I know I should explain everything properly. People always assume there’ll be a better time and then it’s too late. But I don’t think I’m capable of it, not right now.

Neither of us says anything for a while and I listen to the small sounds of the garden preparing for night.

You consider me for a moment, your finger circling the rim of your glass. ‘Do you think her ghost might be here, at La Rêverie?’

The loosed words swirl in the gloom, bright and unearthly, like phosphorescence. Around us, only perceptible if you know it as I do, the garden lets out a soft sigh.

 

 

1968

 

 

I conceive her in Paris, in the middle of the student riots: the glorious chaos of Mai 68. Her father says that our first child will be all fire and spark, forged as she was in the bonfire of old, conservative France.

We are students ourselves, or at least we were until recently, the two of us renting rooms on the fourth-floor of a house in the sixth arrondissement, plaster peeling from its belle-époque bones. Greg has already graduated with a 2:2 in political science while I have given up my studies in London to be here with him, persuaded that a degree doesn’t really matter. It’s just a piece of paper, he says, when I worry about it, his long pianist’s fingers circling my navel, just another way the Establishment makes people buckle down to a conventional half-existence. What matters is this. He gestures towards the city beyond our tall, dust-streaked windows. Real life.

We came to Paris ostensibly for him to see more of my homeland. He’d enjoyed French at A level and had gone on holidays to France as a child: bracing weeks on the beaches of northern Brittany where he’d had his first erotic experience. I think about her sometimes, that long-ago Madeleine who bewitched a teenaged Greg in the early sixties. She instilled in him a weakness for French girls that steered him unerringly towards me as I sat sipping a half of mild in the union bar one winter-dark afternoon, trying to pretend I wasn’t cold and homesick in London, that I liked English beer. Without Madeleine, he might have walked straight past and gone on to marry an English girl instead. And me? I might have gone home and married a nice boy from my village, London washing off me as easily as grime in the shower. When I think about this, about Fate and its vagaries, and how we might have missed each other by inches, I feel dizzy.

Greg wanted to come to Paris partly because of the growing unrest. He’d heard about Nanterre, which had been shut down after trouble between the university authorities and the students. I tease him for trying to shake off his suburban background, be something more dangerous than he is. His poor parents are horrified that their clever son has gone off the rails, has run off to Paris with his foreign girlfriend.

Soon it’s July, and the city begins to swell with the usual tourists, to swelter with heat, and the riots run their course.
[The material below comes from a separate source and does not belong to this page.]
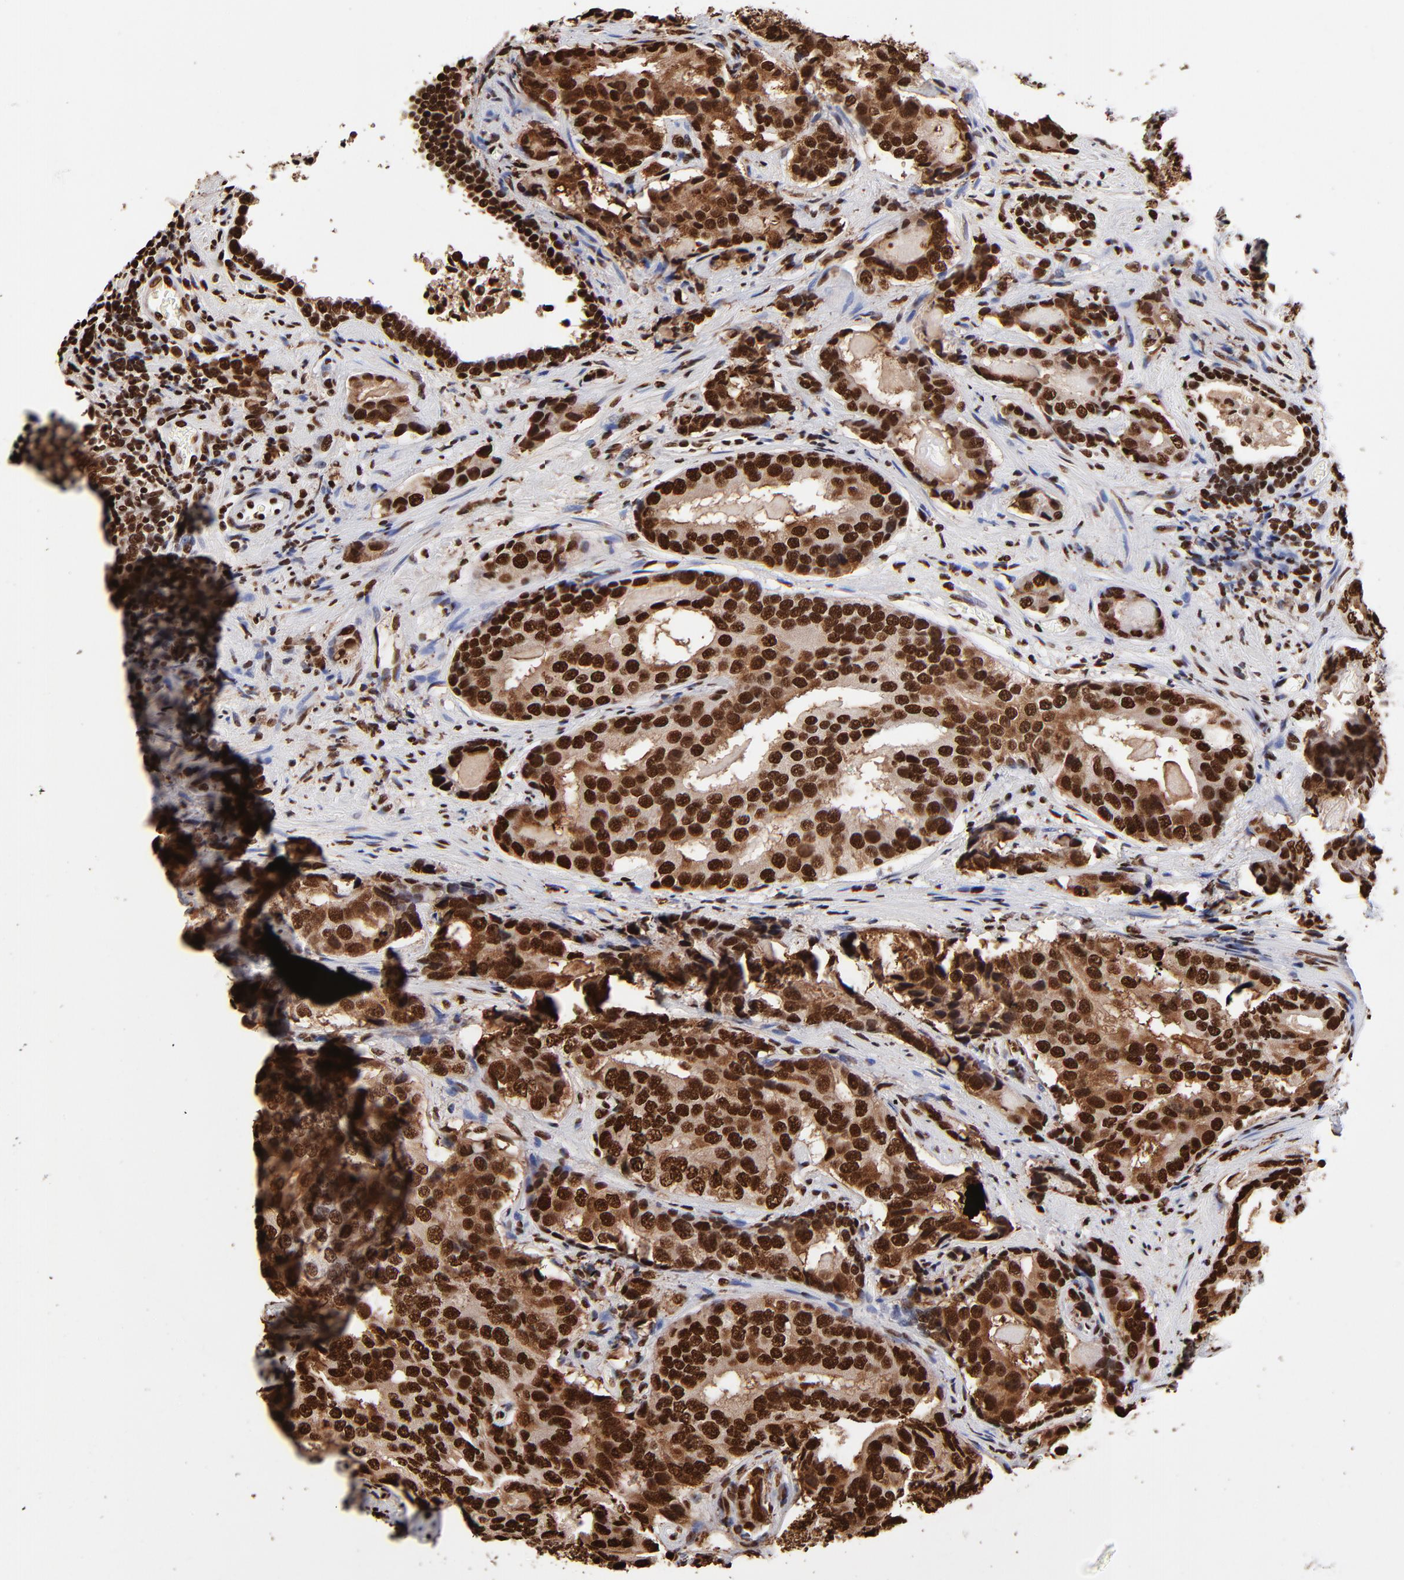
{"staining": {"intensity": "strong", "quantity": ">75%", "location": "cytoplasmic/membranous,nuclear"}, "tissue": "prostate cancer", "cell_type": "Tumor cells", "image_type": "cancer", "snomed": [{"axis": "morphology", "description": "Adenocarcinoma, High grade"}, {"axis": "topography", "description": "Prostate"}], "caption": "Immunohistochemical staining of human adenocarcinoma (high-grade) (prostate) reveals high levels of strong cytoplasmic/membranous and nuclear staining in about >75% of tumor cells. (DAB (3,3'-diaminobenzidine) IHC with brightfield microscopy, high magnification).", "gene": "ZNF544", "patient": {"sex": "male", "age": 58}}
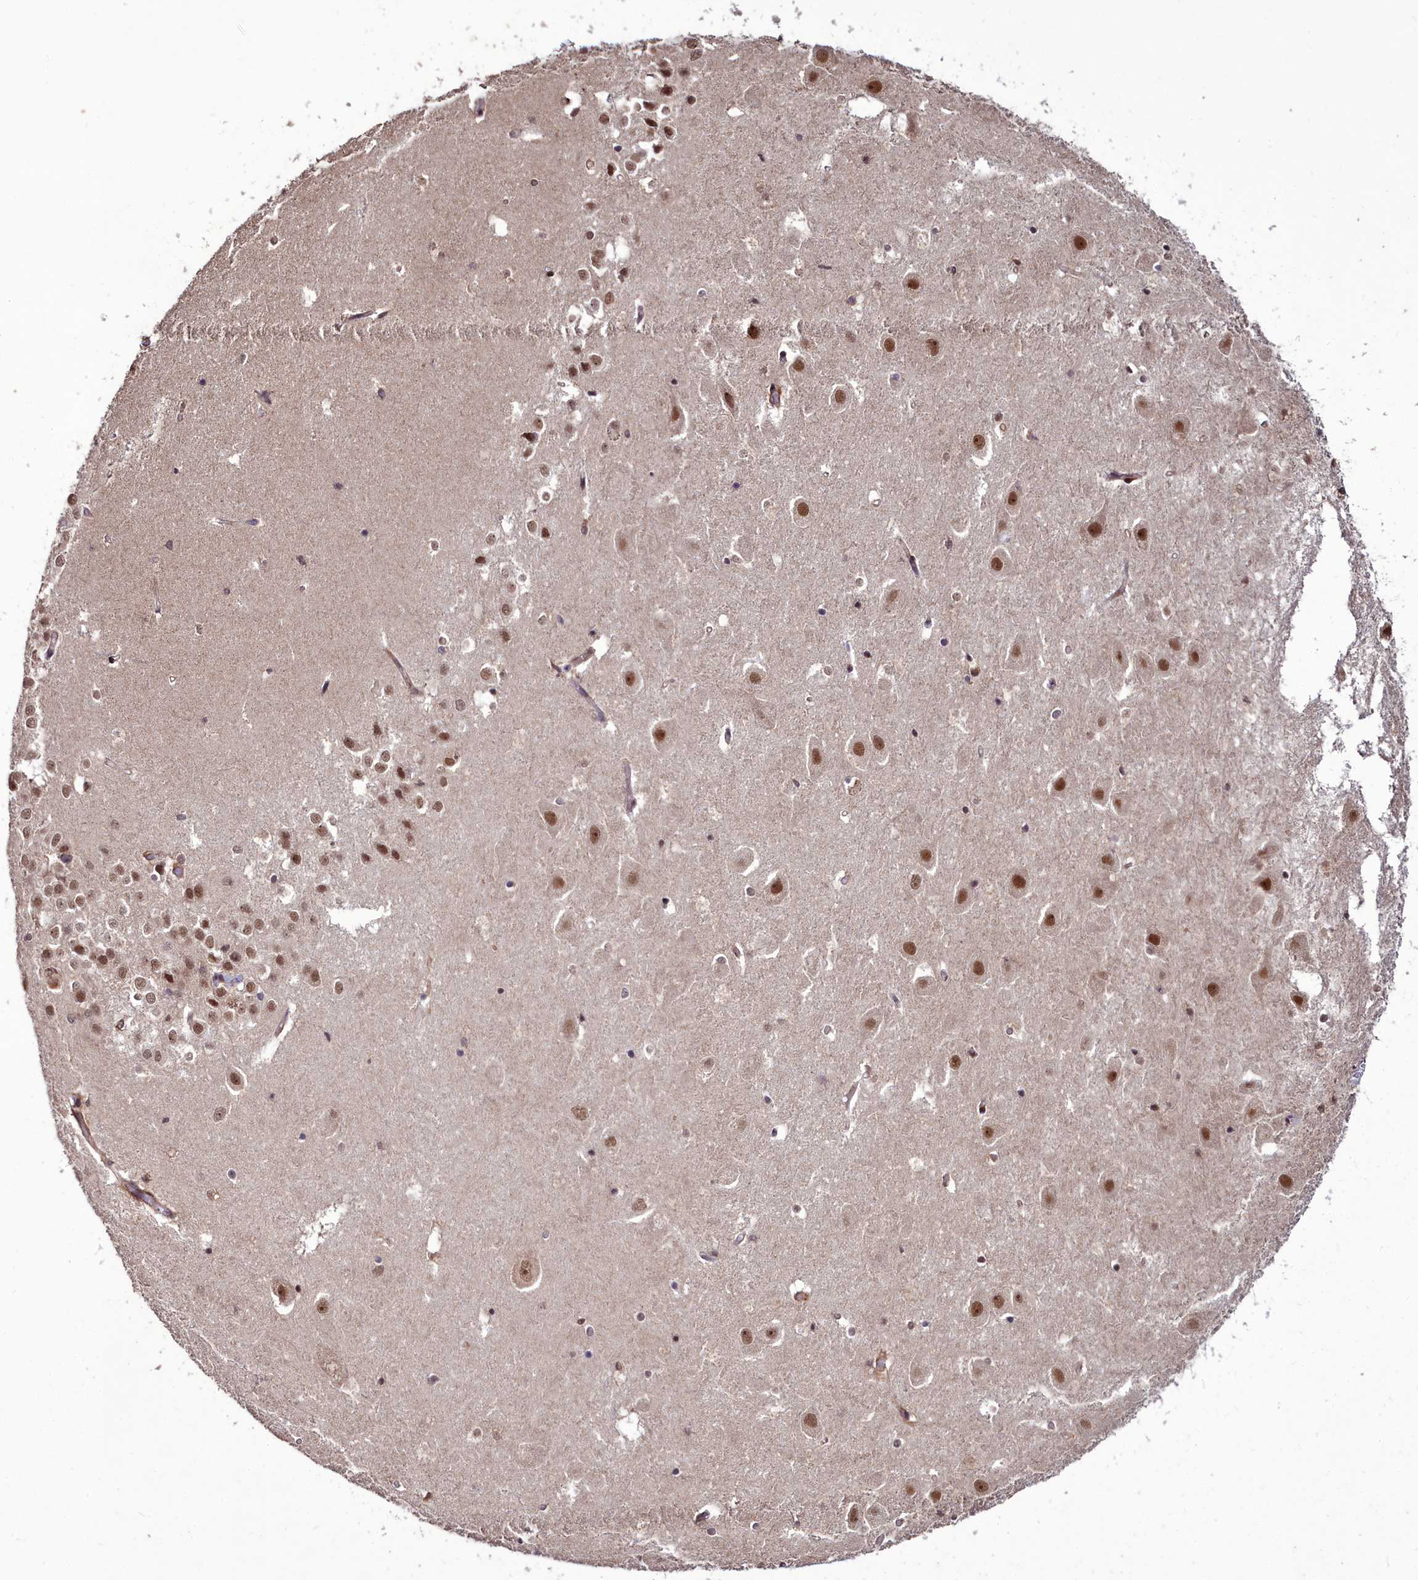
{"staining": {"intensity": "moderate", "quantity": "<25%", "location": "nuclear"}, "tissue": "hippocampus", "cell_type": "Glial cells", "image_type": "normal", "snomed": [{"axis": "morphology", "description": "Normal tissue, NOS"}, {"axis": "topography", "description": "Hippocampus"}], "caption": "Immunohistochemical staining of unremarkable human hippocampus demonstrates moderate nuclear protein positivity in approximately <25% of glial cells. (DAB (3,3'-diaminobenzidine) IHC, brown staining for protein, blue staining for nuclei).", "gene": "CXXC1", "patient": {"sex": "female", "age": 52}}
We give up our digs and catch a train south so he can meet my parents. My mouth tastes of old coins as we rattle through the vastness of my country’s interior because I am almost three months pregnant. I reach out for my new husband’s hand, our fingers entwining. We have been married for twenty-two hours. I was surprised he suggested we marry when I fell pregnant. I’d expected him to say that such conventions didn’t apply to us.